The Gulf Disaster continues
. I'm sorry so many are so pathetic (Amy Goodman included) that they can't take seriously an environmental disaster that is both a crime and will have worldwide impact. I realize that all 'independent media' whores are nothing more than dogs. You bark a lot and when the ball gets tossed to the right, you run off over there, and when it's tossed to the left, you run off over there. You're incapable of focusing and have no independence of your own. You're led around by rings in your noses. Got it. Stop wasting this community's time with your Israel links. There are 72 e-mails asking for links to this Israel commentary. Not interested. Repeating, not interested. We'll go over this again in the next entry. Stop sending me this s**t.

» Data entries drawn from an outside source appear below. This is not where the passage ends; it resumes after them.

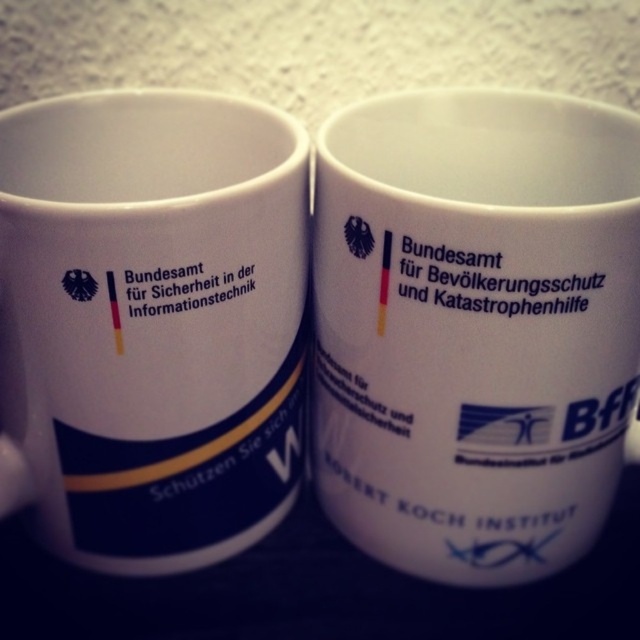
Question: Which point appears farthest from the camera in this image?

Choices:
 (A) (273, 172)
 (B) (528, 305)

Answer: (A)

Question: Can you confirm if white ceramic mug at center is bigger than white ceramic mug at left?

Choices:
 (A) yes
 (B) no

Answer: (A)

Question: Which point is closer to the camera?

Choices:
 (A) (136, 106)
 (B) (429, 358)

Answer: (B)

Question: Can you confirm if white ceramic mug at center is positioned to the left of white ceramic mug at left?

Choices:
 (A) no
 (B) yes

Answer: (A)

Question: Is white ceramic mug at center closer to camera compared to white ceramic mug at left?

Choices:
 (A) no
 (B) yes

Answer: (A)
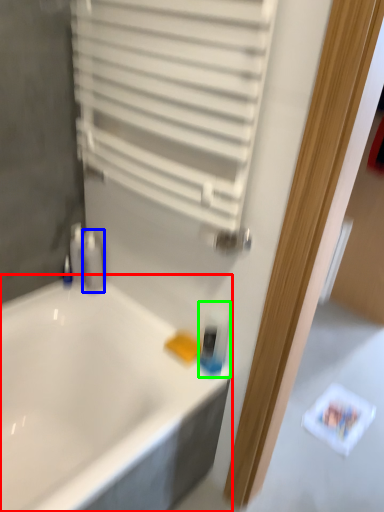
Question: Which object is the farthest from bathtub (highlighted by a red box)? Choose among these: toiletry (highlighted by a blue box) or mouthwash (highlighted by a green box).

Choices:
 (A) toiletry
 (B) mouthwash

Answer: (A)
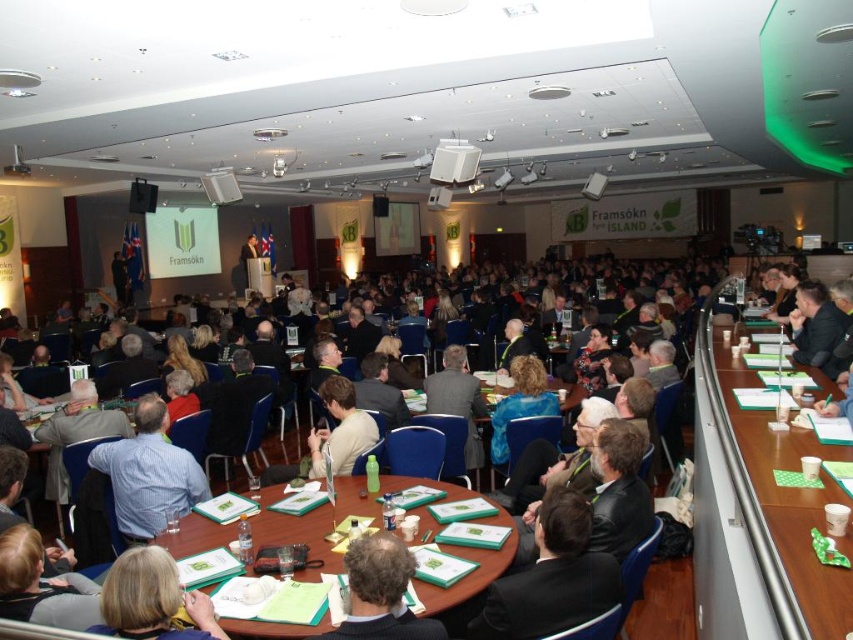
Find the location of a particular element. This screenshot has width=853, height=640. green plastic table at right is located at coordinates (758, 516).

Can you confirm if green plastic table at right is bigger than smooth paper folder at center?

Correct, green plastic table at right is larger in size than smooth paper folder at center.

Between point (762, 524) and point (167, 586), which one is positioned behind?

The point (167, 586) is behind.

Where is `green plastic table at right`? This screenshot has height=640, width=853. green plastic table at right is located at coordinates (758, 516).

Between green plastic table at right and green paper at center, which one is positioned higher?

Positioned higher is green plastic table at right.

Who is taller, green plastic table at right or green paper at center?

With more height is green plastic table at right.

What do you see at coordinates (758, 516) in the screenshot? I see `green plastic table at right` at bounding box center [758, 516].

Locate an element on the screen. green plastic table at right is located at coordinates (758, 516).

Is point (229, 524) in front of point (158, 596)?

That is False.

Looking at this image, is green paper at center below smooth paper folder at center?

Indeed, green paper at center is positioned under smooth paper folder at center.

Between point (469, 586) and point (131, 628), which one is positioned in front?

Point (131, 628)

Identify the location of green paper at center. (296, 532).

Laurel Brubaker Calkins and Jef Feeley (Bloomberg) report, "Six of 12 active judges in the federal judicial district based in New Orleans have removed themselves from spill-damage cases filed by fishermen, property owners and coastal businesses, according to a court official and court records. The judges found conflicts tied to oil investments or personal relationships with lawyers or companies involved." It's amazing that in the US, the Gulf Disaster is wiped away from 'independent' media's radar due to Crazy Ass Cohen and the others desire to grab the torches and run through the village screaming "Israel!" Truly, get a grip.